The single code line, hidden amongst the comments in the previous code cell, loaded in some data from an Excel file and placed it in the variable df. The data file comes from the Care Quality Commission (CQC), and identifies all the locations inspected by the CQC.

Note the column "Care home beds", which contains the number of beds in locations that are care homes.

We can find the total number of care home beds with a single command.

In [6]:

#Specify a column name, and the operation we want to apply to it, in this case "sum"
df['Care homes beds'].sum()

Out[6]:

463812.0

We can also find the average - or mean - number of beds as the total number of beds divided by the number of rows:

In [7]:

df['Care homes beds'].mean()

Out[7]:

9.3181717729784026

Does that calculation make sense though? The CQC inspects lots of locations that aren't care homes - so this average is not calculated over the total number of care homes at all. It's calculated over the total number of locations the CQC inspects.

In [21]:

#Number of locations - the len() command counts the number of rows (that is, the length) of the data table
len(df)

Out[21]:

The Care home? column identifies whether a location is a care home (Y) or not a care hame (N).

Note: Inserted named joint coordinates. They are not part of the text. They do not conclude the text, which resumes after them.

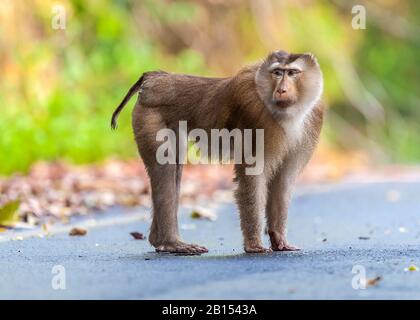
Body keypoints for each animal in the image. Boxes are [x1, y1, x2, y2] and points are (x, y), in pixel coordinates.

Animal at [110, 50, 324, 255]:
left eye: (293, 73)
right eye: (278, 72)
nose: (281, 90)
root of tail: (155, 78)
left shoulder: (313, 120)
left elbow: (283, 181)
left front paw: (279, 240)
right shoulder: (255, 117)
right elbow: (252, 177)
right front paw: (254, 245)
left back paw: (158, 241)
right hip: (150, 117)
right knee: (165, 168)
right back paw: (171, 243)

We can generate a subset of the data that just contains the care homes by filtering the original dataset in the following way:

In [22]:

#Create a new variable, called carehomes, that just contains rows where the "Care home?' column value is Y
careHomes=df[ df['Care home?']=="Y" ]
len(careHomes)

Out[22]:

In [23]:

#Now find the mean number of care home beds in locations that are care homes
careHomes['Care homes beds'].mean()

Out[23]:

26.914176289676782

Some better examples, with one liner graphics, here: ggplot examples.

A chrome browser extension runs IPython notebooks - though not currently with support for ggplot: Working With Data in the Browser Using python – coLaboratory.

IPython notebooks can also be run as a hosted, cloud based app, or as per TM351, in a virtual machine on a host desktop.